In dieser (historischen) Bedeutung ist die Anmeldung “
königsteiner
riesenfass
” im Sinne von § 8 Abs. 2 Nr. 2 MarkenG geeignet, im Umfang der zurückgewiesenen Waren und Dienstleistungen der Klassen 16 und 41 als rein beschreibender Hinweis auf die Art und Beschaffenheit sowie die geografische Herkunft der solchermaßen bezeichneten Waren und Dienstleistungen zu dienen. So kommt in Betracht, Druckereierzeugnisse sowie Lehr- und Unterrichtsmittel – mit entsprechendem Fotomaterial -, die sich mit der Historie des Bauwerks “
königsteiner
riesenfass
” befassen, in entsprechender Weise zu kennzeichnen.

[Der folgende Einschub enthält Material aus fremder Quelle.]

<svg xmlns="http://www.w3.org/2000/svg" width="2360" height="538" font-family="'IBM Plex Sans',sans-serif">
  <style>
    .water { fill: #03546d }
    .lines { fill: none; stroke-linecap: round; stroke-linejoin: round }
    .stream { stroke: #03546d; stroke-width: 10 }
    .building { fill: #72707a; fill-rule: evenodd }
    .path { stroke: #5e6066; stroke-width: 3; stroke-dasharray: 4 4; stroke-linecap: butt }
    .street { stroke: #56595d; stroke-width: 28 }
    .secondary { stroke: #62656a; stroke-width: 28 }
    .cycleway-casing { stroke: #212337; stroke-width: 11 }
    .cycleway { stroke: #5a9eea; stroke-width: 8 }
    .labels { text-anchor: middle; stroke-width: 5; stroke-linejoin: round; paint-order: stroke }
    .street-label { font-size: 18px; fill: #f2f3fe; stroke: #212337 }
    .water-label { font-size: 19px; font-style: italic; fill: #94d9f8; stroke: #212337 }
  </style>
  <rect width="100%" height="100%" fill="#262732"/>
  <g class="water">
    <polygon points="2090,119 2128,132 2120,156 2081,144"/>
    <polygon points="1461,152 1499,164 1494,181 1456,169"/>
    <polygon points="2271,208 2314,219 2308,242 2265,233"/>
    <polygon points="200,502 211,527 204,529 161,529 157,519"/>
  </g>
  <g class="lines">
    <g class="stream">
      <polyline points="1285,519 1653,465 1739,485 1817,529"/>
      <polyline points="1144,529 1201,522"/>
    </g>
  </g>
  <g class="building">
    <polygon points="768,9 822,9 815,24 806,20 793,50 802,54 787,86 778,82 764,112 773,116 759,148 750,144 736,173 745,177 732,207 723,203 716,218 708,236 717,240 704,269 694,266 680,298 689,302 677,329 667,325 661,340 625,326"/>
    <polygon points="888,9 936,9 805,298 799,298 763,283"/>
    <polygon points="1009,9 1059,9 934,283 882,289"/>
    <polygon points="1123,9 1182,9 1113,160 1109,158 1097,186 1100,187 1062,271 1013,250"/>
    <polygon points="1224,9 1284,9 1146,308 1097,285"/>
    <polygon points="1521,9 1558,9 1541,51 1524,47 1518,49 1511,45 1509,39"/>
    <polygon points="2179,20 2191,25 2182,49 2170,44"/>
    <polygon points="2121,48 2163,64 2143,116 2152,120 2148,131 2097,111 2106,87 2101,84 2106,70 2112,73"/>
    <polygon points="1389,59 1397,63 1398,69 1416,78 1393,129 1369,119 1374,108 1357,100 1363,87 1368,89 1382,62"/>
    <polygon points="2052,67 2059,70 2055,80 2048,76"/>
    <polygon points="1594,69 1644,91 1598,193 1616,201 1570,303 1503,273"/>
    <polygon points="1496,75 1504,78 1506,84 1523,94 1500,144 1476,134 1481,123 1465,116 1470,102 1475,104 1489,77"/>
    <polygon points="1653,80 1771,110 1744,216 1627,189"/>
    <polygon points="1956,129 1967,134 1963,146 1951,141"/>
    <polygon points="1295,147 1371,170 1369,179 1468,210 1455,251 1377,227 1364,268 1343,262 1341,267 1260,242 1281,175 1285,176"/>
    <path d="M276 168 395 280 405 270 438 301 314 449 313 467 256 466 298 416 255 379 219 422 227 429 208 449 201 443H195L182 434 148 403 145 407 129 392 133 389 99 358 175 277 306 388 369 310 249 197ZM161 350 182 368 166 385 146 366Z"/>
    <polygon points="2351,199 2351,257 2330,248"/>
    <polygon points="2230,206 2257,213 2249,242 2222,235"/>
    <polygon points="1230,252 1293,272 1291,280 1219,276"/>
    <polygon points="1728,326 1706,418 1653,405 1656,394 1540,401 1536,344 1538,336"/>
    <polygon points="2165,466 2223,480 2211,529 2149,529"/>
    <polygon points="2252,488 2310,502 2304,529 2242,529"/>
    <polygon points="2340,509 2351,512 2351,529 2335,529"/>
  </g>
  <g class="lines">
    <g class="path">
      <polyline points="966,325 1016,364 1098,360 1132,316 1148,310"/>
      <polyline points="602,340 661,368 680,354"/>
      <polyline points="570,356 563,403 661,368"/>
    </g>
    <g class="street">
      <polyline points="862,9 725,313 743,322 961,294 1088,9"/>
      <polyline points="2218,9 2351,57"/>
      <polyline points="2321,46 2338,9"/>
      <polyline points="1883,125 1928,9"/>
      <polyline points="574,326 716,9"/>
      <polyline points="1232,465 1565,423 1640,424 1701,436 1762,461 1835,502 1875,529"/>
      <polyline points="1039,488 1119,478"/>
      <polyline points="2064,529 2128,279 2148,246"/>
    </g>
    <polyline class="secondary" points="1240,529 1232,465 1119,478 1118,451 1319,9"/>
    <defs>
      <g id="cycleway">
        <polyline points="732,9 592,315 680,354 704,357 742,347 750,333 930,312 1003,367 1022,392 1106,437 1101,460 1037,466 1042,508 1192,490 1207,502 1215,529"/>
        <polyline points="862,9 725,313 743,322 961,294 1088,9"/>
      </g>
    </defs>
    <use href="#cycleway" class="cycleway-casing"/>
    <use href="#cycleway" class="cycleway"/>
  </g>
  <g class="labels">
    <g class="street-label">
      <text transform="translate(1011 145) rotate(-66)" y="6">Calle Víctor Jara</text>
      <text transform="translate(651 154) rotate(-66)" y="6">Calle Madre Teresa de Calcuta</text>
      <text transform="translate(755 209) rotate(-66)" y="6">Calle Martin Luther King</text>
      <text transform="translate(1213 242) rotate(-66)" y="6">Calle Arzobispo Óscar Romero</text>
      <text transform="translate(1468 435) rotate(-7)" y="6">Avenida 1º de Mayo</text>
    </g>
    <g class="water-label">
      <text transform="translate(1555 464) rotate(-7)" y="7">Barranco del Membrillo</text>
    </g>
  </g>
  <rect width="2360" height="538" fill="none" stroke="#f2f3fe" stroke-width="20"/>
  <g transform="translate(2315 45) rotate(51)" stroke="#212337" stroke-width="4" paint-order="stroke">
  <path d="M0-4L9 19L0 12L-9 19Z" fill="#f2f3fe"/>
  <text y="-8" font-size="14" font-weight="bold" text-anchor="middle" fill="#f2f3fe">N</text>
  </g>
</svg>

Soweit auf Schreibwaren bzw. Künstlerbedarfartikeln entsprechende Kennzeichnungen angebracht werden, wird der Verkehr darin nach Art von Merchandisingartikeln oder Werbematerialien eine Verbindung zu im Zusammenhang mit dem “
königsteiner
riesenfass
” stehenden kulturellen Veranstaltungen oder Lehrveranstaltungen, gegebenenfalls auch im Rahmen eines Museumsbetriebes, vermuten. Zu den Waren der Klasse 33 besteht ein unmittelbarer sachbeschreibender Bezug, namentlich zu “Weine”, die bekanntlich – jedenfalls in früherer Zeit – in Fässern gelagert wurden bzw. werden.

16

Ohne Erfolg weist der Anmelder auf eine aus seiner Sicht gegebene Mehrdeutigkeit des Begriffs “
königsteiner
riesenfass
“. Eine solche stünde der Annahme einer beschreibenden Sachangabe nicht entgegen und führte nicht zur Eintragungsfähigkeit in beantragtem Umfang. Dass eine Marke neben der beschreibenden Bedeutung noch andere Bedeutungen aufweisen und insoweit mehrdeutig sein kann, beseitigt für sich gesehen noch nicht das Schutzhindernis des § 8 Abs. 2 Nr. 2 MarkenG (vgl. EuGH GRUR 2004, 146, 147 f. DOUBLEMINT; GRUR 2004, 674, 678 Postkantoor; GRUR 2004, 680, 681 – BIOMILD). Von einer schutzbegründenden Unbestimmtheit kann vielmehr nur ausgegangen werden, wenn eine derartige begriffliche Ungenauigkeit erreicht ist, die ausschließt, dass die fragliche Angabe in Zusammenhang mit den verfahrensgegenständlichen Waren/Dienstleistungen noch zu einer konkret beschreibenden Bezeichnung dienen kann (vgl. BGH GRUR 2000, 882, 883 – Bücher für eine bessere Welt). Aufgrund des konkreten – und nicht nur, wie der Anmelder meint, lediglich abstrakten – Bezugs der zurückgewiesenen Waren/Dienstleistungen zu dem Begriff “
königsteiner
riesenfass
” ist eine solche schutzbegründende Ungenauigkeit im Streitfall allerdings nicht gegeben.